▸ Extrait retenu:
┌────────

Le programme 212 comporte également les crédits d'accompagnement des restructurations. Ceux liés au nouveau plan de stationnement ont été sous-consommés, et moins de la moitié des crédits de paiement prévus pour l'année 2010 ont été consommés. Une configuration similaire semble se dessiner pour 2011. Le retard cumulé des programmes pourrait faire peser une lourde charge sur la fin de programmation ou conduire à des annulations de crédits. Les annonces récentes sur la baisse des crédits du programme 212 sont d'ailleurs étroitement liées à cette question.
S'agissant du rapprochement interarmées, si la carte des bases de défense paraît aujourd'hui plus cohérente, nous ne disposons toujours pas d'évaluations précises des gains attendus et encore moins de ceux réalisés. Compter le nombre d'équivalents temps plein est une chose, parvenir à calculer le montant global des économies réalisées est plus compliqué.
Parmi les éléments positifs qu'il faut relever, la mise en place des structures interarmées que sont le service interarmées des munitions et le service du commissariat aux armées semble bien se dérouler.
En matière d'externalisations, soyons extrêmement prudents, et évitons le « tout ou rien ». Optons par exemple pour des régies optimisées ou encore des approches partenariales souples.
Disons deux mots du service de santé des armées pour souligner la mise en place d'un plan d'économies sur le coût de fonctionnement des hôpitaux d'instruction des armées, qui fait suite aux préconisations de la Cour des comptes.
L'enveloppe attribuée au service de santé des armées a diminué de 12,2 millions d'euros du fait de l'entrée en vigueur de nouvelles modalités de calcul du financement des missions d'enseignement, de recherche, de référence et d'innovation du secteur hospitalier militaire. Employées pour arrêter le montant de cette dotation qui relève du cadre général de la santé, elles ne sont pas du tout adaptées au service hospitalier militaire.
Le service des essences des armées, le SEA, poursuit également sa modernisation, dans le cadre du plan SEA 2014, qui prévoit le resserrement de son dispositif territorial. Il a entrepris la militarisation de ses effectifs afin de gagner en capacité de projection, et il semble que l'efficacité soit au rendez-vous.

└────────

▸ Données extraites:
┌────────

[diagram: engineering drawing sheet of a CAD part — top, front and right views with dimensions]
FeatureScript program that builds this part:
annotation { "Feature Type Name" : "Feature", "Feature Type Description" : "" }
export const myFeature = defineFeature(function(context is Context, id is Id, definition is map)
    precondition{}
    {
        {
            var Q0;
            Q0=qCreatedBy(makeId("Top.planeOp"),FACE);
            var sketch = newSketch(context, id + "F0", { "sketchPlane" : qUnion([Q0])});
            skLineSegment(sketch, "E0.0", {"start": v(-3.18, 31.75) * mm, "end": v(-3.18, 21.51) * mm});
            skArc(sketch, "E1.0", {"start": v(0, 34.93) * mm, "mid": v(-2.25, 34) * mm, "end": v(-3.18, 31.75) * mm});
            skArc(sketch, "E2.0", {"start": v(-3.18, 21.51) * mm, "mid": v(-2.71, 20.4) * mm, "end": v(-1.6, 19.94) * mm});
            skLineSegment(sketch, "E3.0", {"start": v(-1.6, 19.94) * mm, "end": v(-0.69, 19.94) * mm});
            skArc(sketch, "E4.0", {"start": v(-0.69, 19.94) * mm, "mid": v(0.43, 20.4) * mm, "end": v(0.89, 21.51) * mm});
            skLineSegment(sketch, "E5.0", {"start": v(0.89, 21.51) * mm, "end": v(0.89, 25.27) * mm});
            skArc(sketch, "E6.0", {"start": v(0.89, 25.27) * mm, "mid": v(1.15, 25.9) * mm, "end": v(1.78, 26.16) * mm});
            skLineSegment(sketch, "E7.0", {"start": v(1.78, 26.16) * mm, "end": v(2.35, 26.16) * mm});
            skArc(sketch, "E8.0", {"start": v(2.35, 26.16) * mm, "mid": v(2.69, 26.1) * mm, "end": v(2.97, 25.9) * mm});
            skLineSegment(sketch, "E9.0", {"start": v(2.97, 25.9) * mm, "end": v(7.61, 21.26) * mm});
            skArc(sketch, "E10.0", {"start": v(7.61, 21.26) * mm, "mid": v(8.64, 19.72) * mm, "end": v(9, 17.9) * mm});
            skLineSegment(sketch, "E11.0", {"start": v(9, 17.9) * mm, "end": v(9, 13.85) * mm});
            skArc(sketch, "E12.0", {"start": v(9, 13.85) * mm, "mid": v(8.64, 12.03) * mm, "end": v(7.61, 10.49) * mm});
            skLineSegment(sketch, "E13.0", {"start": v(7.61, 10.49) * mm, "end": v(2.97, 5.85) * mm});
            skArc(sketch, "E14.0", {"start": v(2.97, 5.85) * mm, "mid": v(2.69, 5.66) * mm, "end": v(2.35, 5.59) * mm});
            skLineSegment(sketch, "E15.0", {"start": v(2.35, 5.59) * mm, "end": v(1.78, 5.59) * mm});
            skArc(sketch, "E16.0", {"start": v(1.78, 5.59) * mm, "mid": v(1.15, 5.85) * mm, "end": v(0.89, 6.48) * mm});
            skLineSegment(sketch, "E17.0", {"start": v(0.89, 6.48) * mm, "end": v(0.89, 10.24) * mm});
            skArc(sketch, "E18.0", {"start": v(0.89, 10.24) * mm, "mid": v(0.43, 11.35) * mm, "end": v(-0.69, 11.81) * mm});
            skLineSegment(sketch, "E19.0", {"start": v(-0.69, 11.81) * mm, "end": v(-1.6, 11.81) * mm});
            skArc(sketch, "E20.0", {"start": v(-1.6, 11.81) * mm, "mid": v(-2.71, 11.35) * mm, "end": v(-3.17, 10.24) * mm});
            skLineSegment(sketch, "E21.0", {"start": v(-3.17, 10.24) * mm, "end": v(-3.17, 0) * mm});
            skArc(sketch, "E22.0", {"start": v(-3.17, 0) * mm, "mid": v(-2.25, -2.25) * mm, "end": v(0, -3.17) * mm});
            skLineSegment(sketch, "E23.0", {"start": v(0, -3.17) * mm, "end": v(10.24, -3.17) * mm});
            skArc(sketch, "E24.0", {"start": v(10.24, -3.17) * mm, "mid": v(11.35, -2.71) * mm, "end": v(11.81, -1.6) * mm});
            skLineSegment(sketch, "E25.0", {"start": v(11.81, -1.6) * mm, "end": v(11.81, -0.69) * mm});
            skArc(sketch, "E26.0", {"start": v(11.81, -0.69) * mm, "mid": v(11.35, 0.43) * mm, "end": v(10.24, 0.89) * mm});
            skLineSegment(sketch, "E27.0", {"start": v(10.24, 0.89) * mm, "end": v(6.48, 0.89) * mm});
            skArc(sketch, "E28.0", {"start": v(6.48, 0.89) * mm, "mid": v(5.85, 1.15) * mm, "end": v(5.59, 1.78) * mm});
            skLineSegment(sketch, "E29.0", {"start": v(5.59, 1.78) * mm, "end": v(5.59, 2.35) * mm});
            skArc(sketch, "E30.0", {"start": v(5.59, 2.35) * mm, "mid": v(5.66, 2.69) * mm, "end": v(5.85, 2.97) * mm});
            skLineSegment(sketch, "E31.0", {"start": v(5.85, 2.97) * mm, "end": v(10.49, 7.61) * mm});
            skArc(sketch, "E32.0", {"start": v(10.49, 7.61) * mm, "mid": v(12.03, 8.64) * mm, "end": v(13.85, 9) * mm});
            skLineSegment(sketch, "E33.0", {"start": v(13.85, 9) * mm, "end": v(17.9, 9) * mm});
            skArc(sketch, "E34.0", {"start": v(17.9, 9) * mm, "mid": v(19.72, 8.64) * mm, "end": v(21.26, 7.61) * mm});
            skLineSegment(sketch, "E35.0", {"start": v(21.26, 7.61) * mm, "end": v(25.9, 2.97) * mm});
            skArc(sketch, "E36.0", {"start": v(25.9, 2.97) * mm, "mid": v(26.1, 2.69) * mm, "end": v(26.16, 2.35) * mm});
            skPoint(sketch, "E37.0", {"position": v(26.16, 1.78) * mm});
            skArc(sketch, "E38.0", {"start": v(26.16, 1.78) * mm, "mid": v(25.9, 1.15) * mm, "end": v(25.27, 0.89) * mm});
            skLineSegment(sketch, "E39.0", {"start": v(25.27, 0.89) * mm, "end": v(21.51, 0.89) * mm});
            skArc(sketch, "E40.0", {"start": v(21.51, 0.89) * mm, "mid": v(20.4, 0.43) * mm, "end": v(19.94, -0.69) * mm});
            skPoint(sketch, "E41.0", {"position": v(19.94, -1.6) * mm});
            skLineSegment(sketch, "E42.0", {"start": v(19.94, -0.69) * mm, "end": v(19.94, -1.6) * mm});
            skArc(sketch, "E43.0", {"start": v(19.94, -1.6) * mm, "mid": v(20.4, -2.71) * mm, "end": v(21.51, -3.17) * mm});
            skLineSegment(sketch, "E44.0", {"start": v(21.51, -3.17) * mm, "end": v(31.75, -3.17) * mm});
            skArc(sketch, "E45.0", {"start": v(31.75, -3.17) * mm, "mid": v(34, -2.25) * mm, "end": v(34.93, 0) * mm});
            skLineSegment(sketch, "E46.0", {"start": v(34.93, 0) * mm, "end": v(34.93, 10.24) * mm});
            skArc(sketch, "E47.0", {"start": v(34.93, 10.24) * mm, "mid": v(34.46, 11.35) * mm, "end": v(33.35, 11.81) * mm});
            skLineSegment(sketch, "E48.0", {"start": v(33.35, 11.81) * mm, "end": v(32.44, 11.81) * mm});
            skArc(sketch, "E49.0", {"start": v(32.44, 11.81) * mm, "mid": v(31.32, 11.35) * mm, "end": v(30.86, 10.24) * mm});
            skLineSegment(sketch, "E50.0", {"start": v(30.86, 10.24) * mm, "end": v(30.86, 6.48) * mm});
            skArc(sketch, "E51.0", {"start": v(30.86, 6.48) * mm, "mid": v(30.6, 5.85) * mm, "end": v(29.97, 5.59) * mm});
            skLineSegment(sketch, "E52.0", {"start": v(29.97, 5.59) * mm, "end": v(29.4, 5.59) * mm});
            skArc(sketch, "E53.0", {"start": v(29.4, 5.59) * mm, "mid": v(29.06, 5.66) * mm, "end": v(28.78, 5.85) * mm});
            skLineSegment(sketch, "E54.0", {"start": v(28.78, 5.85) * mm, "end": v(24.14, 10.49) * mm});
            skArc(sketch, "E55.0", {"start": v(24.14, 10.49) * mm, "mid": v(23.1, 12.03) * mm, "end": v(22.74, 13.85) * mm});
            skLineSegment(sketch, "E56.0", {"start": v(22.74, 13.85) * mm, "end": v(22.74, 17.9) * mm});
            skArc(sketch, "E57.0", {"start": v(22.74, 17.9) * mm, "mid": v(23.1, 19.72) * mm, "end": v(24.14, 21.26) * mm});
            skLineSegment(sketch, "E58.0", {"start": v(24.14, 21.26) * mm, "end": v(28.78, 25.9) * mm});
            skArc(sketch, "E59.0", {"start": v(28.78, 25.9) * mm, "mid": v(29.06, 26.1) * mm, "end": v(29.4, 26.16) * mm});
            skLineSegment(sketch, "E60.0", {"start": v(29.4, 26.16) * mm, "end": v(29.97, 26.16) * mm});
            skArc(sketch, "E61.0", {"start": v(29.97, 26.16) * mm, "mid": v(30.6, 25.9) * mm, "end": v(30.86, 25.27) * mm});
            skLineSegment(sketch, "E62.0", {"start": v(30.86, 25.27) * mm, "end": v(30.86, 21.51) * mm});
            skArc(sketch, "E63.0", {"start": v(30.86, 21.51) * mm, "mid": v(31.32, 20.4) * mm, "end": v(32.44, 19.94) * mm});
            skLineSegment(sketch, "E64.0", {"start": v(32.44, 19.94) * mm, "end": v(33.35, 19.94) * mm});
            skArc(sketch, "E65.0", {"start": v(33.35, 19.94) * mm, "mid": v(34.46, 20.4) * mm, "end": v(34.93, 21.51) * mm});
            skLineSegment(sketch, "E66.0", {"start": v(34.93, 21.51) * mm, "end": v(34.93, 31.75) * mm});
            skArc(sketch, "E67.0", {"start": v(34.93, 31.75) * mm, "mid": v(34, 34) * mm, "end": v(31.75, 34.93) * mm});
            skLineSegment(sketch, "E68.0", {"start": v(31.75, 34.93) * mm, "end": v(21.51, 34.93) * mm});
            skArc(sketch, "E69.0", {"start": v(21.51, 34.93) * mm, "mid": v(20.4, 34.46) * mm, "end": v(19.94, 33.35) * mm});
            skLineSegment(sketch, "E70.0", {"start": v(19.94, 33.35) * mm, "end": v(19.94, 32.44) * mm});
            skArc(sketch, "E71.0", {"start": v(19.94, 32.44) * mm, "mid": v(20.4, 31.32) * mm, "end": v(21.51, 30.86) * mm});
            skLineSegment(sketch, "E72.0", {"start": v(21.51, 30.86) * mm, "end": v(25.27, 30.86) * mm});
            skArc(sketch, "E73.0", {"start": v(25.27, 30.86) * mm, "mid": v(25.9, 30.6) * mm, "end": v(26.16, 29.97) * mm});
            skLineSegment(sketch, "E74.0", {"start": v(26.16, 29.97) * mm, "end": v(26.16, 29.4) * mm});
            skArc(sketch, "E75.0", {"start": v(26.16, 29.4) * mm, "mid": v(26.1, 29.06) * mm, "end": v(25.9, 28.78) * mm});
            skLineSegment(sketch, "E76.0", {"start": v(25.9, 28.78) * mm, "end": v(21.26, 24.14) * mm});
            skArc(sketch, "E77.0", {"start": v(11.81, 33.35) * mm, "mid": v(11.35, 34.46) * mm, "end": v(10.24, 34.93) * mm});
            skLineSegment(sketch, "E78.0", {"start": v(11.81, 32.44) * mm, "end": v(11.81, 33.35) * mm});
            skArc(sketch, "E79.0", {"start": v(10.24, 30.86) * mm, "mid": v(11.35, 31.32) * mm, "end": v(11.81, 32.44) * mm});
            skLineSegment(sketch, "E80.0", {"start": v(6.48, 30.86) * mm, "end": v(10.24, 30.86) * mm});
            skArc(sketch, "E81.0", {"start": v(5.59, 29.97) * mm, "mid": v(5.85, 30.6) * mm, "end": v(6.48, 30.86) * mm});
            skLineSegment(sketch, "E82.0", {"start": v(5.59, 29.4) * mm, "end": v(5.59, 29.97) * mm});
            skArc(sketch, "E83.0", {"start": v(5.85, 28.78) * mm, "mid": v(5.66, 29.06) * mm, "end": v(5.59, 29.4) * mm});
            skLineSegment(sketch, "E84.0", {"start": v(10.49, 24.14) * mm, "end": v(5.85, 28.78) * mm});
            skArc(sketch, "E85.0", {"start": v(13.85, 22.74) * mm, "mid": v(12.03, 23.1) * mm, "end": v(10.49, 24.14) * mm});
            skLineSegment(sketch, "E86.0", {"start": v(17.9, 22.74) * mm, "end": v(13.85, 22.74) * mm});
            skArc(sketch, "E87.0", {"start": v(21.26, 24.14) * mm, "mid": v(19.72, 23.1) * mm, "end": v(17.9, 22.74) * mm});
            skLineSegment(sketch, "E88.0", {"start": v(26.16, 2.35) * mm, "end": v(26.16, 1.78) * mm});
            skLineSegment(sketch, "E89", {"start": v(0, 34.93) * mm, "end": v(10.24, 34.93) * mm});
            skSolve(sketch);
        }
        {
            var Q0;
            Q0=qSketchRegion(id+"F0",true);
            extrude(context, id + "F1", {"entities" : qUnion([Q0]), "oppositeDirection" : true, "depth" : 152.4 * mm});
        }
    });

└────────

▸ Consigne de travail A: Restituez mot pour mot le passage du texte sur les crédits de la défense qui commence par « Parmi les éléments » et se termine par « approches partenariales souples. ».
▸ Consigne de travail B: Poursuivez le texte sur les crédits de la défense à partir de sa dernière phrase.

▸ Résultat obtenu A:
Parmi les éléments positifs qu'il faut relever, la mise en place des structures interarmées que sont le service interarmées des munitions et le service du commissariat aux armées semble bien se dérouler.
En matière d'externalisations, soyons extrêmement prudents, et évitons le « tout ou rien ». Optons par exemple pour des régies optimisées ou encore des approches partenariales souples.

▸ Résultat obtenu B:
Je ne reviens pas sur les opérations extérieures, sinon pour souligner que la provision de 630 millions d'euros pour l'exercice 2011 ne devrait couvrir que la moitié du surcoût. Celui-ci est effectivement estimé, au total, à près de 1,2 milliard d'euros. Précisons en outre que le retrait de nos troupes d'Afghanistan, qui se profile, ne diminuera pas considérablement l'empreinte logistique du déploiement.
Je souhaite conclure en évoquant les missions intérieures. Elles ne font pas l'objet d'une prise en charge interministérielle, sinon pour quelques crédits anecdotiques d'un montant total de 360 000 euros. Y figurent pourtant des missions essentielles pour la sécurité du territoire national, tels le plan Vigipirate, la lutte contre l'orpaillage illégal en Guyane, la recherche et la sauvegarde maritimes. Y figurent également des missions ponctuelles, comme, en 2010, les missions d'assistance aux populations à la suite de cyclones outre-mer, la recherche des débris du vol AF 447 ou encore la sécurisation de sommets internationaux. Il s'agit là de missions importantes, que nos concitoyens considèrent comme naturelles, mais je ne suis pas sûr que l'État prenne, du moins sur le plan financier, la mesure de l'implication de l'armée dans ces opérations.
Malgré toutes les interrogations qui marquent cette année encore le projet de budget, la commission a donné un avis favorable aux crédits que je viens d'évoquer. Pour ma part, beaucoup plus dubitatif que le reste de la commission, je m'en remets prudemment à la sagesse de l'Assemblée.